» **Task**
Copy the rows starting at the line that contains "scientific name: Ranunculus repens" and ending at the line that contains "order: Primates", with "common name" renamed to "vernacular name" and nothing else altered.

» **Supplied records**
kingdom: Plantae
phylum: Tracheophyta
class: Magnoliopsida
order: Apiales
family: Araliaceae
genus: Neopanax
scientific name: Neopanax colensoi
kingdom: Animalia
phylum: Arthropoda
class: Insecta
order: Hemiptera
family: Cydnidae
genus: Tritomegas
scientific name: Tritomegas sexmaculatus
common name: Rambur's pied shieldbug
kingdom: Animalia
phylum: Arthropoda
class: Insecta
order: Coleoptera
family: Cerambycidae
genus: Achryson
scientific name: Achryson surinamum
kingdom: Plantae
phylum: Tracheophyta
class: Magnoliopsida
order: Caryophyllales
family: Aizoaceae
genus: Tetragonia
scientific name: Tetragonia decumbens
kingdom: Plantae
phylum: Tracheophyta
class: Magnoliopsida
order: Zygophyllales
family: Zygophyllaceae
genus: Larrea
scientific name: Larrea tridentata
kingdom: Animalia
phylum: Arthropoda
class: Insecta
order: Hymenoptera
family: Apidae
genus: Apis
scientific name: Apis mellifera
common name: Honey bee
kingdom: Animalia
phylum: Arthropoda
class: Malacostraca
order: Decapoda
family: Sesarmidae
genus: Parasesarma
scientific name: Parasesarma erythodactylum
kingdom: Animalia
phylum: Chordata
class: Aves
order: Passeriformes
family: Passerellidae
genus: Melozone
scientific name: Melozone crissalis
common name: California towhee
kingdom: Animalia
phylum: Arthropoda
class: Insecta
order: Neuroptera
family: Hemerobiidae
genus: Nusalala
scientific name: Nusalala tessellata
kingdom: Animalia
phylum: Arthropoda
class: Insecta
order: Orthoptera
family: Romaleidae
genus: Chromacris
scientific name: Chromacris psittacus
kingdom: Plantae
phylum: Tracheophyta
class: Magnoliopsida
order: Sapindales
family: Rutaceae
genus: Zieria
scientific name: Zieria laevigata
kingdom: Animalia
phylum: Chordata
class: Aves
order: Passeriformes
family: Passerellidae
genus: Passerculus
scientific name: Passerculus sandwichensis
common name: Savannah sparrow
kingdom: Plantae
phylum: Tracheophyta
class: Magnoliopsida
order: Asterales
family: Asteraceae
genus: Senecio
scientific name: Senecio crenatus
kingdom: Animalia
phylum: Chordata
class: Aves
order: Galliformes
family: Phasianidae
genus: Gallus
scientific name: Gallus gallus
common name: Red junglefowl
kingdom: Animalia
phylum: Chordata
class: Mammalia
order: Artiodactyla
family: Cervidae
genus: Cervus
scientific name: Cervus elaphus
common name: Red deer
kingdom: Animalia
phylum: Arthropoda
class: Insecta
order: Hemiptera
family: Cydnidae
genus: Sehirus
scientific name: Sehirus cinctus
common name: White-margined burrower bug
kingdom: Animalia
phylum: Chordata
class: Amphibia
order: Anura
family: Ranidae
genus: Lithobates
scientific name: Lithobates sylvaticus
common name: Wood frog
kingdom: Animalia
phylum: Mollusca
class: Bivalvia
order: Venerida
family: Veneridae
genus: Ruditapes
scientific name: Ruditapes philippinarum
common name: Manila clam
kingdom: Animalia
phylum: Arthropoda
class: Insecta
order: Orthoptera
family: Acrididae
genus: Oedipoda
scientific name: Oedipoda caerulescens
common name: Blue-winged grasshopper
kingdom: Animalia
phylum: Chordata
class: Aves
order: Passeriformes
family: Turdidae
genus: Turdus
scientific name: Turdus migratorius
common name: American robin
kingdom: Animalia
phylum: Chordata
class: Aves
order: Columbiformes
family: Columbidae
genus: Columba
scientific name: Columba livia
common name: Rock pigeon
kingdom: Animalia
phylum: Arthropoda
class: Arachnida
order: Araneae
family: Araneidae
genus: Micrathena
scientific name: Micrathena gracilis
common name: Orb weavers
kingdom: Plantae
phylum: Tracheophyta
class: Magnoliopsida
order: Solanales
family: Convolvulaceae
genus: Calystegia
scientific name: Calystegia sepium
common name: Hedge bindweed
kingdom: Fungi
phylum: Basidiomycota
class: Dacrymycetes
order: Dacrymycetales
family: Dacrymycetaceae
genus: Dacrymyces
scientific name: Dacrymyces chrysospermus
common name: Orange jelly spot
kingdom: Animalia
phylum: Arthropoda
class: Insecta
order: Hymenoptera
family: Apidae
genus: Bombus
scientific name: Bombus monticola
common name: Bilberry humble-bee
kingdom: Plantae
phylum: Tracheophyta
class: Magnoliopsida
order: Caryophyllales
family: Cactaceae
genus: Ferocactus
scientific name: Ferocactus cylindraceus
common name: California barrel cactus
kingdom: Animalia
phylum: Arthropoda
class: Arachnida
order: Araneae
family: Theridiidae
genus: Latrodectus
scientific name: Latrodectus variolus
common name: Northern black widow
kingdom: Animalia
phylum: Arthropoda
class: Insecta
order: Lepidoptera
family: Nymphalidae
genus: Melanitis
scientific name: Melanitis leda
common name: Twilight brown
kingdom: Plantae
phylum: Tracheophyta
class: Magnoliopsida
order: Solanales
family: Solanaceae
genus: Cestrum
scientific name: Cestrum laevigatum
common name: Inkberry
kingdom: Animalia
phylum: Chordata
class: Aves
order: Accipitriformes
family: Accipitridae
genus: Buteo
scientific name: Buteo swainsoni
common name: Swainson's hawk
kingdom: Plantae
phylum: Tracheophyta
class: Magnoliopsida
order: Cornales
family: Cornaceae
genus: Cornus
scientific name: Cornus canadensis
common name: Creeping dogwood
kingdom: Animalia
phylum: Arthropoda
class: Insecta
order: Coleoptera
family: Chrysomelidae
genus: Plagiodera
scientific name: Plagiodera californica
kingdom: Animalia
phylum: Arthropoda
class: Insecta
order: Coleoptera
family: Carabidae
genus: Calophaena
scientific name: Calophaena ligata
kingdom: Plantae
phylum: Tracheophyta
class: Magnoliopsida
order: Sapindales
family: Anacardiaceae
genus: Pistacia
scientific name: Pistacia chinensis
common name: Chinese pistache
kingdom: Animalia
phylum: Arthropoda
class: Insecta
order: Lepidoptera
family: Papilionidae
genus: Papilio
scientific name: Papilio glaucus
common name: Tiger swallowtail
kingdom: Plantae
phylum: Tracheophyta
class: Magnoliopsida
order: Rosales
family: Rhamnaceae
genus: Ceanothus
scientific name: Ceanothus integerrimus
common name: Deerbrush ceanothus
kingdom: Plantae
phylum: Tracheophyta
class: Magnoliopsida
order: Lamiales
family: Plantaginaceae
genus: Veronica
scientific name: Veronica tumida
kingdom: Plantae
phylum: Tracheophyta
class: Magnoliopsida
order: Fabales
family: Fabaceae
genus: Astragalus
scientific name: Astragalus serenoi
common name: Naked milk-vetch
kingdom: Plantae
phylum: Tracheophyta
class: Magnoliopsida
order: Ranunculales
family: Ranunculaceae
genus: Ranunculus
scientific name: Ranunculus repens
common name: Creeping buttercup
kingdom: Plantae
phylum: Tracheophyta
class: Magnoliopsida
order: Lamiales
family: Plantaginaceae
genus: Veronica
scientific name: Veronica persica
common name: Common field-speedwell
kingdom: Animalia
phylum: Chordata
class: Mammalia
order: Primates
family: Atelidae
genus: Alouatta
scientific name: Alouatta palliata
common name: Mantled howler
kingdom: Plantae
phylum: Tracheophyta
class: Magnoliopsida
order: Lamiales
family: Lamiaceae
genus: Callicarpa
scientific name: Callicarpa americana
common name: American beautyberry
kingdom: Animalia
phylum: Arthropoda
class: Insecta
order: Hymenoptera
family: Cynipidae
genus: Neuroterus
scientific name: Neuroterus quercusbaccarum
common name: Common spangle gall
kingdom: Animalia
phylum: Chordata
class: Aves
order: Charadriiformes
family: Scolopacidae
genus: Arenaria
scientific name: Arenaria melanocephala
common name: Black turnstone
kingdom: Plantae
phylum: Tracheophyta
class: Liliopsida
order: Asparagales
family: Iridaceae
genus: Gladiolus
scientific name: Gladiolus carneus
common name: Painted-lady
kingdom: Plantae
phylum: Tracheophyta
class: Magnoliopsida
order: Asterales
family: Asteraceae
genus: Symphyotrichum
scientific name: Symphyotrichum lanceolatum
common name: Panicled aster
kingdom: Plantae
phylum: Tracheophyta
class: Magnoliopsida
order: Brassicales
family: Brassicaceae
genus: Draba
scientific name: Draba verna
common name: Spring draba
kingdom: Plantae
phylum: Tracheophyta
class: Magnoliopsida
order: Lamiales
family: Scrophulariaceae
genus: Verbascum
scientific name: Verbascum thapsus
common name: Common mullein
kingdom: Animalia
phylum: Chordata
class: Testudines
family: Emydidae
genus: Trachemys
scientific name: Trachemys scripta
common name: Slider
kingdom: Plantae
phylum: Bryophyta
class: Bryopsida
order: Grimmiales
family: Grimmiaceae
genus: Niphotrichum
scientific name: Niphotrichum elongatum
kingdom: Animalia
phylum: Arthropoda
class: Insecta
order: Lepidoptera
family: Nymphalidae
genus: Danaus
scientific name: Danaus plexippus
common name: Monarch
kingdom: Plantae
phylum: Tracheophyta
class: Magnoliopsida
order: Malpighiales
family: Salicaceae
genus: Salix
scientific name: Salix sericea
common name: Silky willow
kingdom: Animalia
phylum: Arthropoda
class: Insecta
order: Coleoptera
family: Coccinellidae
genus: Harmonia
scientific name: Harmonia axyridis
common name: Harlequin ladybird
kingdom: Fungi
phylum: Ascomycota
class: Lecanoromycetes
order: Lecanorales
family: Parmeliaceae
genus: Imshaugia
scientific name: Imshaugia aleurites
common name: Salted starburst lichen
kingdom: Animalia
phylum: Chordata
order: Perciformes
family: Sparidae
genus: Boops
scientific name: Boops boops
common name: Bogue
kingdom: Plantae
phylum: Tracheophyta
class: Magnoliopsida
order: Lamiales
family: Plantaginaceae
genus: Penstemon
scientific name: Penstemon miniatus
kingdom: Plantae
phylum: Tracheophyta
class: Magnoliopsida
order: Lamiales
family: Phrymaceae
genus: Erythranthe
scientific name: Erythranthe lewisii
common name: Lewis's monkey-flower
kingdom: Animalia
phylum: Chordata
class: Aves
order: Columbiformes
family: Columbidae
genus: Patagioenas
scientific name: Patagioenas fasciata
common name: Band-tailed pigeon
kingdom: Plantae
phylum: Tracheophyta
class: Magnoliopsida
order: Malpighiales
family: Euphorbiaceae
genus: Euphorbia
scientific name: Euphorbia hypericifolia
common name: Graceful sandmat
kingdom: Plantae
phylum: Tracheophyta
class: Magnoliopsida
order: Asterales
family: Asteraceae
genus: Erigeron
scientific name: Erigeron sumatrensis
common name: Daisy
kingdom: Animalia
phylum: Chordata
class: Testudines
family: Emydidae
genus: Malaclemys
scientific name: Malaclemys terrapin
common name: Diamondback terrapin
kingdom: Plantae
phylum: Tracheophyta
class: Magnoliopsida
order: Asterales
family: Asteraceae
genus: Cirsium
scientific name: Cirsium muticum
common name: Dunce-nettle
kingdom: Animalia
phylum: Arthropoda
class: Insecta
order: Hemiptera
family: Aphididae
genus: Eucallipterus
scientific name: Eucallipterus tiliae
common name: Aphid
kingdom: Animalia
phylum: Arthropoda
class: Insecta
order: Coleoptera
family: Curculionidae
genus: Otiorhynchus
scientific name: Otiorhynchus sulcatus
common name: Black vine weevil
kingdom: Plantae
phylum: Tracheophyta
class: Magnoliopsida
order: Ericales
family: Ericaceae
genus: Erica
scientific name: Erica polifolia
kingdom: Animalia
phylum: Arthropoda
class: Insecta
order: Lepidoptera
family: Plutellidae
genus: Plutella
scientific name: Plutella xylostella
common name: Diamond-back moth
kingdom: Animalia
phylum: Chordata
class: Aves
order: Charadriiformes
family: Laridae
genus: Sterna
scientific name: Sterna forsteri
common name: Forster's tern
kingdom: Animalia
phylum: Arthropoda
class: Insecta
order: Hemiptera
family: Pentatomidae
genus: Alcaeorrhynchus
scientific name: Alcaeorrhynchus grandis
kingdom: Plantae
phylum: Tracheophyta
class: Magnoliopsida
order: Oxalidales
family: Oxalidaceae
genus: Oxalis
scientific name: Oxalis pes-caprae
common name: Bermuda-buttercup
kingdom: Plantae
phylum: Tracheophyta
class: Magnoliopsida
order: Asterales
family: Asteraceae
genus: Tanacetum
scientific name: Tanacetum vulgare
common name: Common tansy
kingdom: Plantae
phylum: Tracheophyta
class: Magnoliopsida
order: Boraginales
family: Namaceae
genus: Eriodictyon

» **Result**
scientific name: Ranunculus repens
vernacular name: Creeping buttercup
kingdom: Plantae
phylum: Tracheophyta
class: Magnoliopsida
order: Lamiales
family: Plantaginaceae
genus: Veronica
scientific name: Veronica persica
vernacular name: Common field-speedwell
kingdom: Animalia
phylum: Chordata
class: Mammalia
order: Primates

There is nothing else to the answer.